İranlı bir yönetmen Majid Majidi’nin yönetmenliğinde, hayatın içinden bir
film.
Film Tahran’da
geçiyor. Yatılı olarak, körler okulunda, kendisi de görme özürlü, ilkokul
çağındaki küçük Muhammed’in hayatı anlatılıyor. Hayatını dokunarak, hissederek,
işiterek anlamaya çalışan küçük bir çocuk. Vedayı, vefayı, kavuşmayı anlatan
film. Kör iken saklambaç oynamayı deneyen bir çocuk, gazoz kapağından hediye
kolyeyi boynuna gülerek asan kız kardeşler. Dünyalar tatlısı bir nine.

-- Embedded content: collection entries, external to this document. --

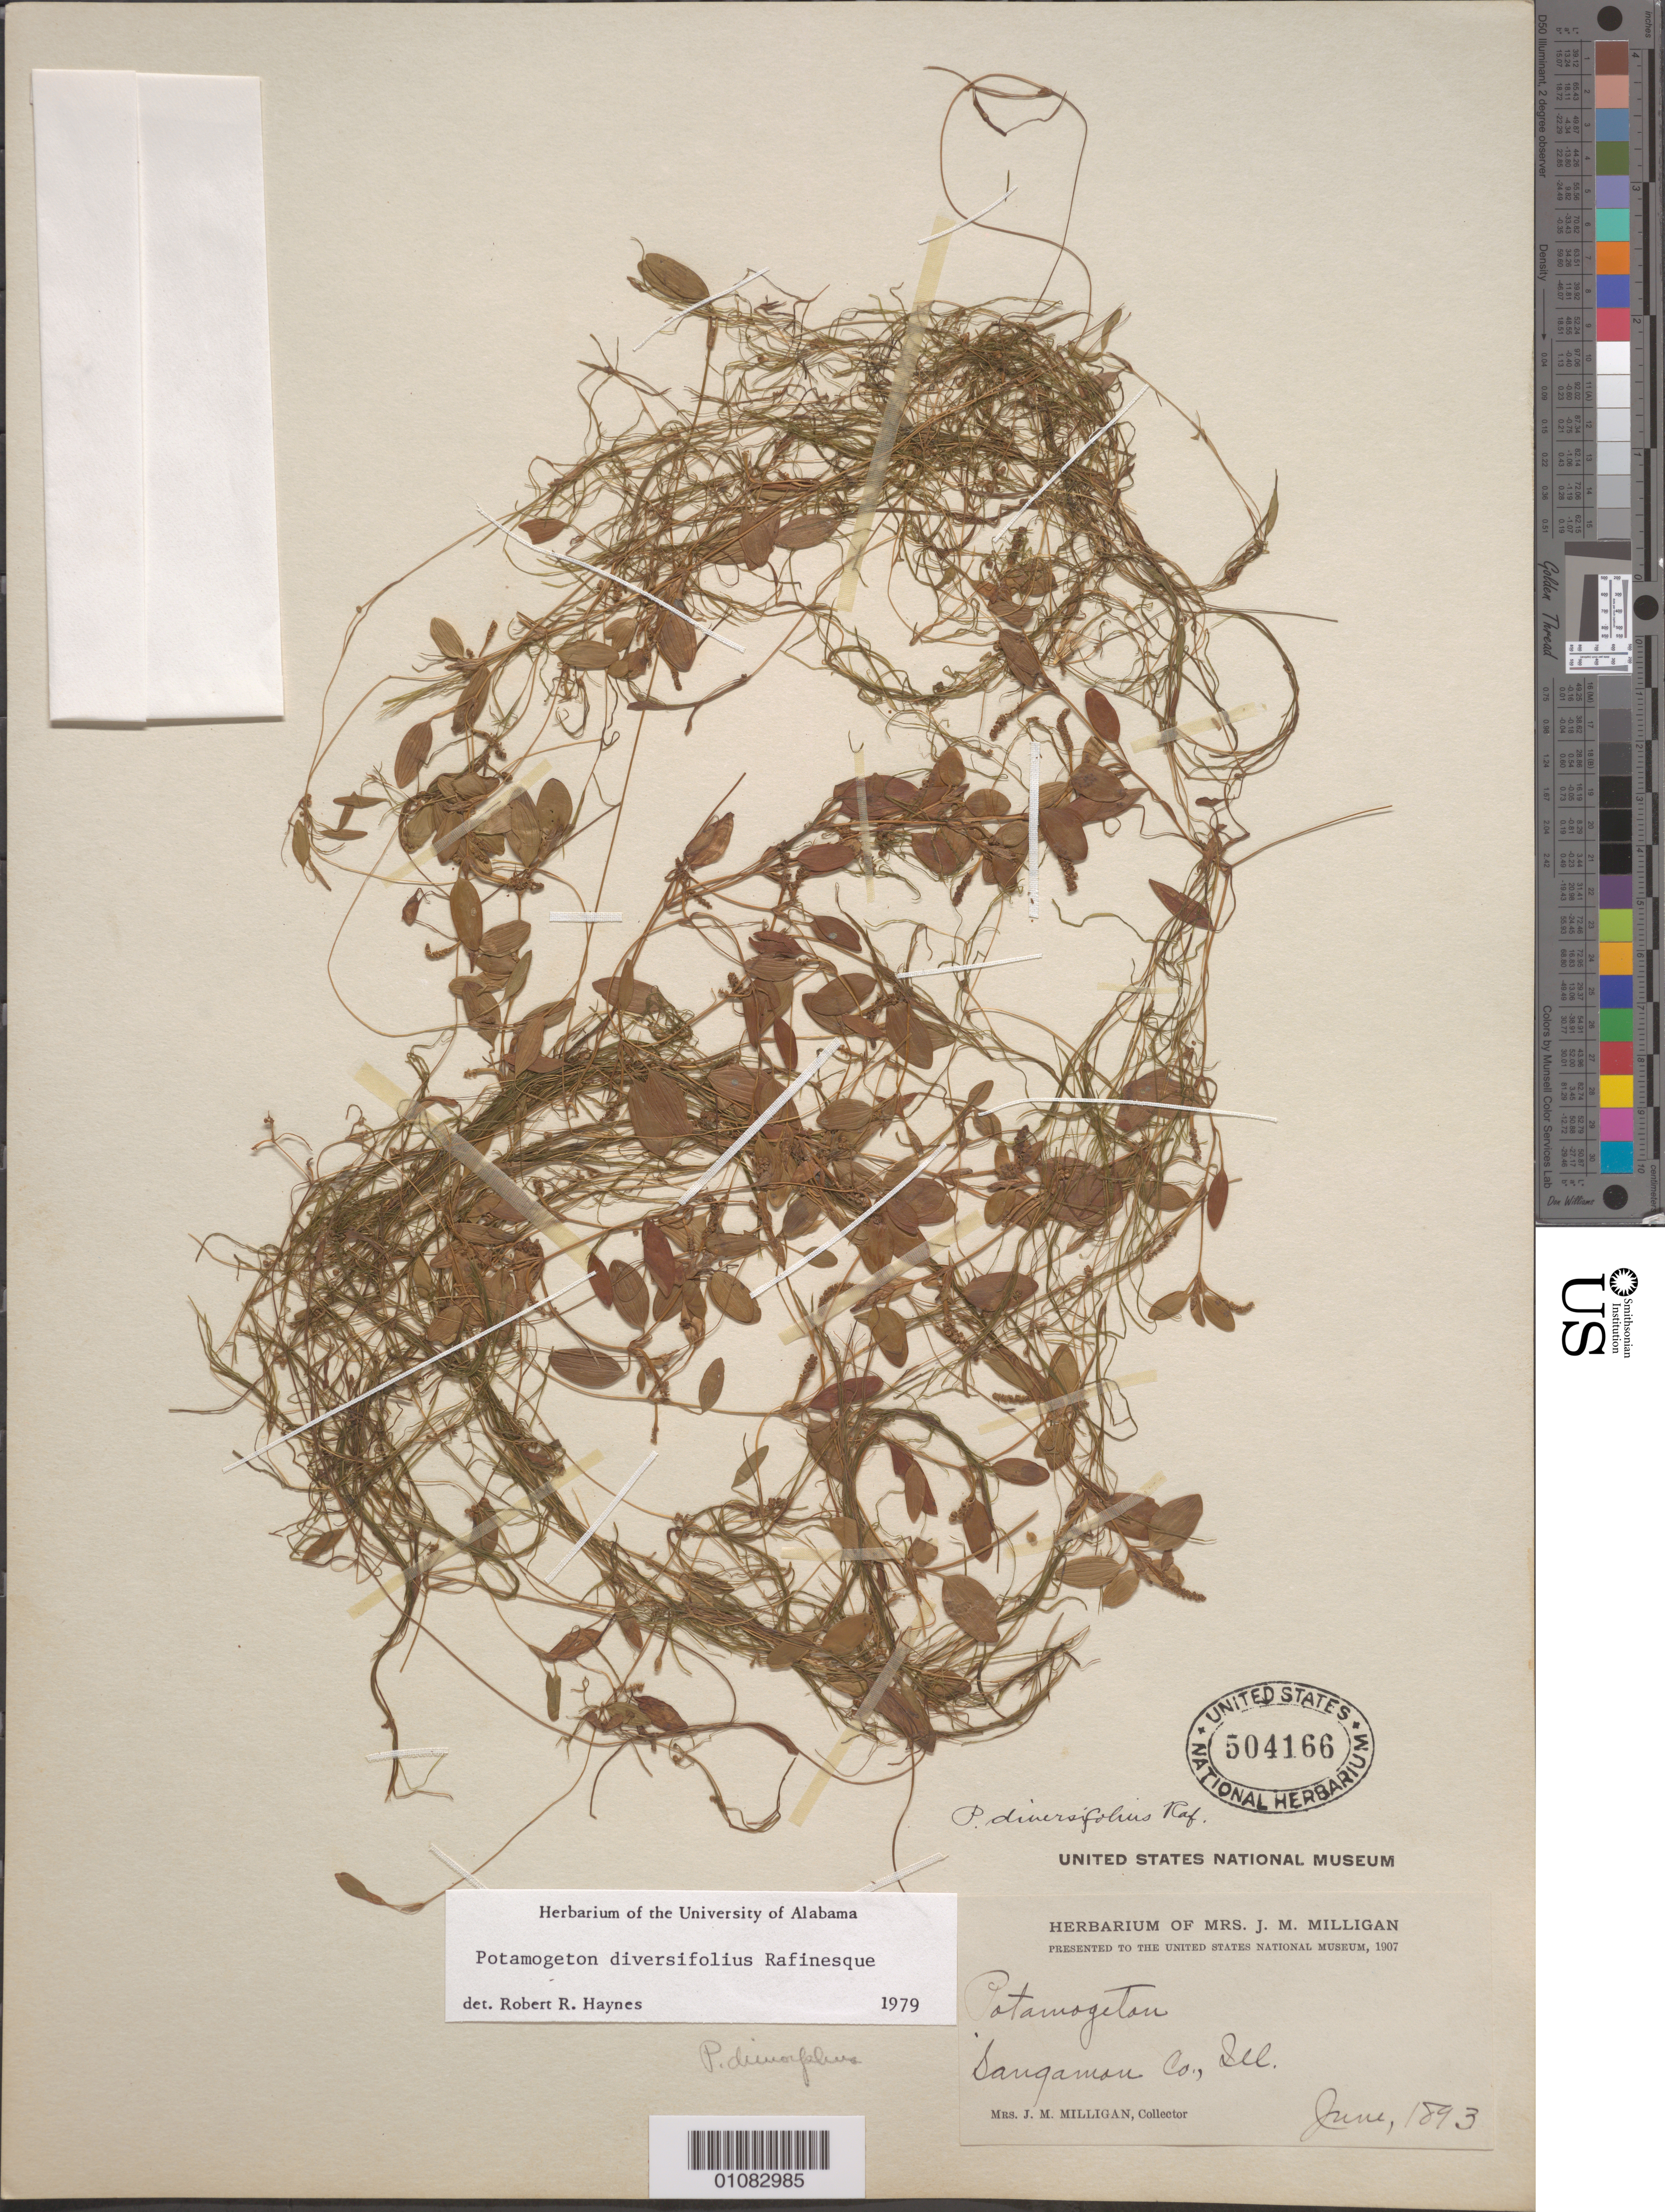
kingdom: Plantae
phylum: Tracheophyta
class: Liliopsida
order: Alismatales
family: Potamogetonaceae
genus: Potamogeton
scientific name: Potamogeton diversifolius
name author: Raf.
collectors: J. M. Milligan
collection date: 1893-06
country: United States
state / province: Illinois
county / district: Sangamon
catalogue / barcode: US 504166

Zannedersem 1999 yılı yapımı. Benim sinema filmlerine düşkünlüğümün sebebidir
bu film. Bir film, bir şarkı yazılarına, bu filmle başlamasaydım ilerleyen
zamanlarda çok üzülürdüm. Belki izlediğinizde modern zaman filmleri ile
kıyaslayacak, gereksiz göreceksiniz, affınıza sığınarak söyleyeyim ki masalsı
tadı, başka filmlerde bulamadığım kadar özel.
1990 yılında
gerçek hayatında da kör olan Mohsen’in canlandırdığı Muhammed karakteri, sinema
tarihinin en başarılı rolüdür bence.
Ninesine hediye
ettiği kolyenin nehre düştüğü an. Kör ustanın, kör çırağı Muhammed, ağaçtan
güvercin, Muhammed’in babasını yurtta bekleyişi. Yatakhane yalnızlığı. Eksiklerin
verdiği azim, sahile vurmuş ağaç köklerinin arasında Muhammed. “Grinin 50
tonuna ” prim yaptırıp, hasılat çektirenlere inat, akıntıya karşı kürek
çekenlere selam olarak gelsin bu film.
Bir şarkıcının
sözlerinin dediği gibi, herkesin bir derdi var akar içerisine. Derdi olanlara
gelsin bu film, yalnızlaştırılan ama yalnızlığına hükmedenlere.
BİR ŞARKI…
Şarkının adı “Folon” . Seslendiren Salif Keita Mali doğumlu
kendisi. Afrika’da Mali ülkesini kuran
adamın Albino hastası torunu. Zenciler kıtasında kromozom kaynaklı, pigment
sorunu olan, sarımsı beyaz adam. Bugünlerde Afrika kıtasında parmakları, elleri
kesilerek, kendilerine uğur getirmesi için üzerlerinde o uzuvları taşıyan
zavallı zihniyetin haberleri geliyor.
Salif Keita’ da bu
hastalığın muzdaribi. Bu yüzden ailesi tarafından dışlanıyor, Farklılığından
dolayı terk ediliyor. Toplumdan dışlanmış bir insanın, çaba ve azimi, kendisini
yeteneklerine güvenmeye yönlendiriyor. Şarkı söylemeye, müzik gruplarında
saksafon çalmaya başlıyor.
Sonra zannedersem
Fransa’ ya kaçarak yerleşiyor. Burada bestecilik ve solistlik yapıyor. Yıllar
geçtikçe müziğin duayenlerinden ve özgün tarzı olan birisi olarak karşımıza
çıkıyor.
Hüznü ve terk edilmişliği, özlemi, hasreti resimlerine baktığımda anlayabildiğim, samimiyeti simasında bir insan. Enteresan bir şey daha söyleyeyim, şarkılarını bir başkasının söylemeye cesaret edemediği, ama hangi şarkısı olursa olsun ikinci dinlemede parçalarına vokal ettiğin bir de tarzı var.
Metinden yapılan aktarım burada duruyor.